When he saw me there, he finished his lap and pulled himself up out of the narrow pool, bringing a hundred gallons or so of water with him. He stood before me, panting and wheezing, wheezing and panting. Lyle Hudnut was a huge man, two or three inches over six feet—about my height—only he had to weigh close to three hundred pounds, most of it pink, hairless blubber. Rolls of fat spilled obscenely over the waistband of his baggy white trunks like scoops of ice cream melting from a triple-decker cone. Each of his mammoth thighs was as big around as I was. His fat feet looked like twin piglets. I was ready for them to sit up and oink at me. Actually, standing there, he looked like some giant freak infant out of a fifties horror movie—
The Baby Who Ate Bakersfield.
For some reason the small screen has often embraced volcanic comics of immense size and appetites, performers noted for their wildness almost as much as their humor. Jackie Gleason, Sid Caesar, and John Belushi come to mind. These days, there was Lyle Hudnut, Belushi’s protégé and friend. He was about forty. Had a big round head with short, curly red hair, a bulb nose, jumbo jug ears, and somewhere between seven and nine chins. He looked a lot like Mr. Potato Head, though he had a much livelier personality. His blue eyes twinkled with mischief, his grin was impish and playful. Early on, many critics wrote that he reminded them of Fatty Arbuckle.
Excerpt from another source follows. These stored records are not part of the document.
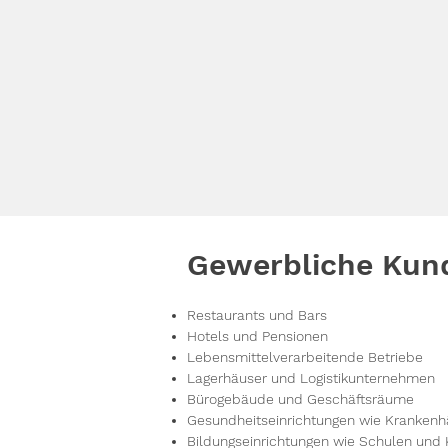
Gewerbliche Kun
Restaurants und Bars
Hotels und Pensionen
Lebensmittelverarbeitende Betriebe
Lagerhäuser und Logistikunternehmen
Bürogebäude und Geschäftsräume
Gesundheitseinrichtungen wie Krankenh
Bildungseinrichtungen wie Schulen und 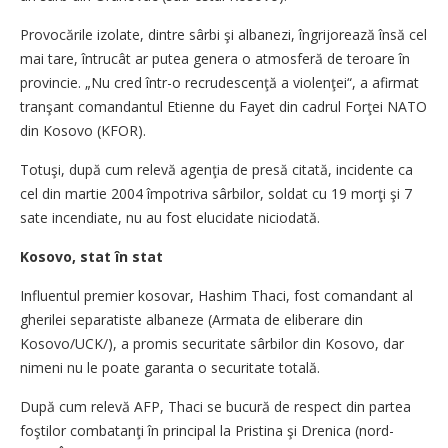
Provocările izolate, dintre sârbi şi albanezi, îngrijorează însă cel
mai tare, întrucât ar putea genera o atmosferă de teroare în
provincie. „Nu cred într-o recrudescenţă a violenţei“, a afirmat
tranşant comandantul Etienne du Fayet din cadrul Forţei NATO
din Kosovo (KFOR).
Totuşi, după cum relevă agenţia de presă citată, incidente ca
cel din martie 2004 împotriva sârbilor, soldat cu 19 morţi şi 7
sate incendiate, nu au fost elucidate niciodată.
Kosovo, stat în stat
Influentul premier kosovar, Hashim Thaci, fost comandant al
gherilei separatiste albaneze (Armata de eliberare din
Kosovo/UCK/), a promis securitate sârbilor din Kosovo, dar
nimeni nu le poate garanta o securitate totală.
După cum relevă AFP, Thaci se bucură de respect din partea
foştilor combatanţi în principal la Pristina şi Drenica (nord-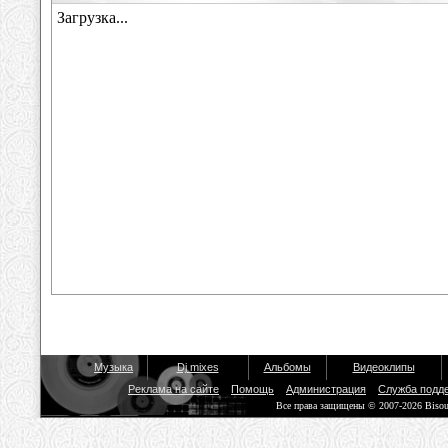
Музыка
Dj mixes
Альбомы
Видеоклипы
Реклама на сайте
Помощь
Администрация
Служба подд
Все права защищены © 2007-2026 Biso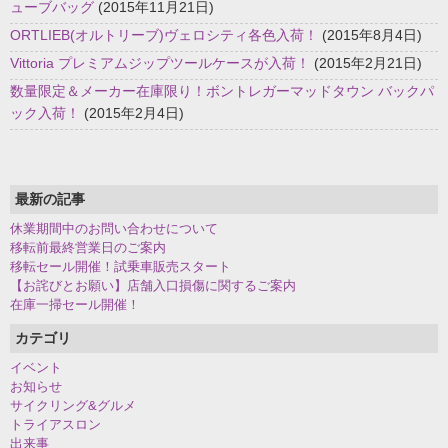
ューブバッグ
(2015年11月21日)
ORTLIEB(オルトリーブ)ヴェロシティ各色入荷！
(2015年8月4日)
Vittoria プレミアムジップツールケースが入荷！
(2015年2月21日)
数量限定＆メーカー在庫限り！ボントレガーマッドタウン バックパ
ック入荷！
(2015年2月4日)
最新の記事
休業期間中のお問い合わせについて
移転前最終営業日のご案内
移転セール開催！試乗車販売スタート
【お詫びとお願い】店舗入口損傷に関するご案内
在庫一掃セール開催！
カテゴリ
イベント
お知らせ
サイクリング&グルメ
トライアスロン
出来事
The comparison had proven to be eerily prophetic.

Katrina handed him a towel and he dabbed at himself with it, his eyes locked on her tits with fascination and pride. They were built to his scale. They were his. She handed him a giant hooded monk’s habit of unbleached muslin. He put it on over his head and cinched it at the waist and waddled over to me. I half expected him to cry “Piggyback ride, Da-da. Piggyback.” What he said was “Glad you could make it out, pal.” His voice was soft and weary, and in it you could hear the streets of working-class Long Island, which is Queens with strip malls. He stared at my extended paw. “I don’t believe in shaking hands, if you don’t mind.”
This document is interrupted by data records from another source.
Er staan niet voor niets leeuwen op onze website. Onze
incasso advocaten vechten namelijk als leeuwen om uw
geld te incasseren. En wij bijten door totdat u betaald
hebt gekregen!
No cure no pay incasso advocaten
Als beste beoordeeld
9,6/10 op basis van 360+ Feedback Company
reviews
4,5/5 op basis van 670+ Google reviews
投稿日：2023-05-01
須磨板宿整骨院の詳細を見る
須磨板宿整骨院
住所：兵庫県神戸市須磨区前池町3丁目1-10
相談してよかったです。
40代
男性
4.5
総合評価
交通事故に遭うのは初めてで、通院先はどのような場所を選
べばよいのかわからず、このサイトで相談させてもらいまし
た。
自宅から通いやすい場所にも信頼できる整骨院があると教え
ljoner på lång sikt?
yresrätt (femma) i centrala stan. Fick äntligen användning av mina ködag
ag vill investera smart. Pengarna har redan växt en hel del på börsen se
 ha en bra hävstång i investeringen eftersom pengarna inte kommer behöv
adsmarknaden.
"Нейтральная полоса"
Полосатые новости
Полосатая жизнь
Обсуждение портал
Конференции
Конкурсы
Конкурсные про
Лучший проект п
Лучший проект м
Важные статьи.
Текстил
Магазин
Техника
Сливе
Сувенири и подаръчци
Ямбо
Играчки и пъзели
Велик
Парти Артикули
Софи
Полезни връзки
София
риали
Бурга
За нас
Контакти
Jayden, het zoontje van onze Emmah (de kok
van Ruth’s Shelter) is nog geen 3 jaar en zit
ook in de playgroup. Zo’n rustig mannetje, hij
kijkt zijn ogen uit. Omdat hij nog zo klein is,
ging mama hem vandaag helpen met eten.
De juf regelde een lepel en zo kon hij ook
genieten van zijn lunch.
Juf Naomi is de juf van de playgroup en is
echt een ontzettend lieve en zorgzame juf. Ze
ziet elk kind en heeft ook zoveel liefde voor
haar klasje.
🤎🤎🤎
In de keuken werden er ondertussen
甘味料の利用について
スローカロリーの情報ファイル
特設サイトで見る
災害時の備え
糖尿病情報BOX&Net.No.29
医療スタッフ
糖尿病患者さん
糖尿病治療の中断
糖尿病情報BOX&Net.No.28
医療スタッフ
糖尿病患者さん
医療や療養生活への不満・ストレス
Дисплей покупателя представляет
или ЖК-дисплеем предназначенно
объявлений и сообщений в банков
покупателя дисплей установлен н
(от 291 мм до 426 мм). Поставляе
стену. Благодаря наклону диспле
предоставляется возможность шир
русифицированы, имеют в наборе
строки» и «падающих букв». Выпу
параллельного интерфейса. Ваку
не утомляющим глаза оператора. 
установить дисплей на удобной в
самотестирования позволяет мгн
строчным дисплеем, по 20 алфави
“I don’t mind,” I said. “As long as you’re not angling for a hug.”

He shook his head. “No, no. I just have this thing about germs. I don’t like to touch people. Or things people have touched.” For punctuation he cleared his sinuses by blowing his nose into his fingers, much like a homeless person.
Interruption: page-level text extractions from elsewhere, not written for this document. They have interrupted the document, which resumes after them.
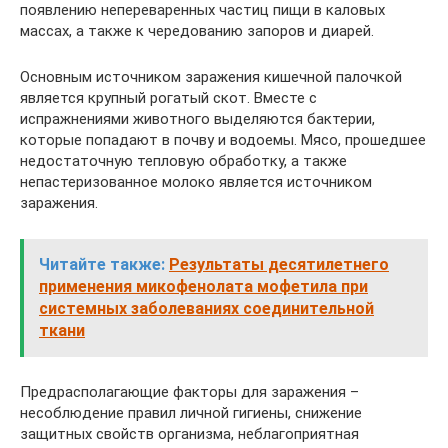
появлению непереваренных частиц пищи в каловых
массах, а также к чередованию запоров и диарей.
Основным источником заражения кишечной палочкой
является крупный рогатый скот. Вместе с
испражнениями животного выделяются бактерии,
которые попадают в почву и водоемы. Мясо, прошедшее
недостаточную тепловую обработку, а также
непастеризованное молоко является источником
заражения.
Читайте также:
Результаты десятилетнего
применения микофенолата мофетила при
системных заболеваниях соединительной
ткани
Предрасполагающие факторы для заражения –
несоблюдение правил личной гигиены, снижение
защитных свойств организма, неблагоприятная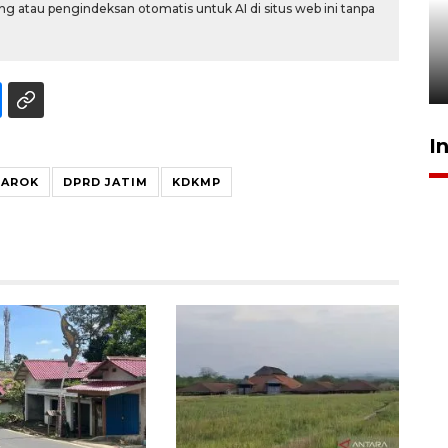
g atau pengindeksan otomatis untuk AI di situs web ini tanpa
Pelanggan Filaha Farm setia
sampai 8 tahan?
1 Juni 2026 05:47
I
BAROK
DPRD JATIM
KDKMP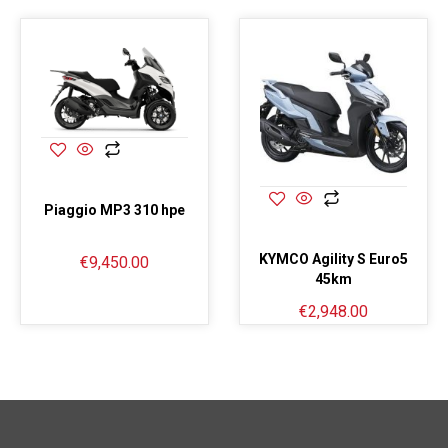
Piaggio MP3 310 hpe
KYMCO Agility S Euro5
€
9,450.00
45km
€
2,948.00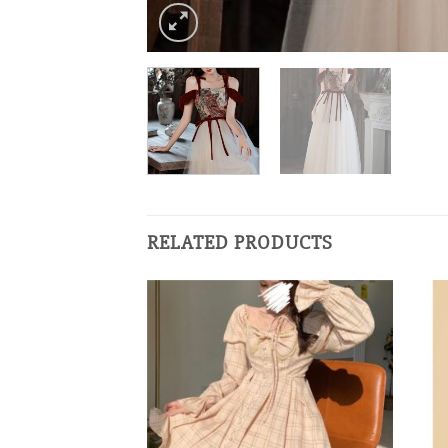
RELATED PRODUCTS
“Must be rather difficult working around a TV studio,” I observed, as he carelessly wiped his fingers on his robe.

“I take precautions. Don’t get me wrong, pal. I’m not a nut or nuttin’. I’m just risk adverse.”

“That makes two of us.”

He grinned at me. Huge grin. There was nothing subtle about Lyle Hudnut. He came right at you, and he had tremendous presence—partly because of his size, but not totally. He also had that
something,
that star quality only a few of them have. He demanded your attention and he got it. Just by being there.

“I’ve already explained to Hoagy about his dog, Pinky,” Katrina squeaked.

Lyle stiffened. “Dog? What dog?” he demanded, his eyes widening with fear. Paranoia seemed to bubble just under the surface with him, like a troubled septic system.

Lulu was curled up in the shade a careful twenty feet away, glowering at him.

“You better keep it away from me,” Lyle warned, a whiny edge to his voice.

“It
is a she,” I said. “And she’ll stay out of your way.”

“She works with you?”

“She does.”

“Why?”

“Everyone needs a straight man.”

“And she’s yours?”

“No, I’m hers.”

He drew back and gave me a sidelong scowl, one eye brow raised. The Scowl. His trademark mannerism. At once sarcastic, mocking, and caustic. Then he snorted and parked his porky self on one of the picnic benches and stuck his fat, pink feet out before him. Katrina fell to her knees like a supplicant and began putting his white cotton socks and his Birkenstock sandals on for him. It was a dirty job, but I guess somebody had to do it—better her than me.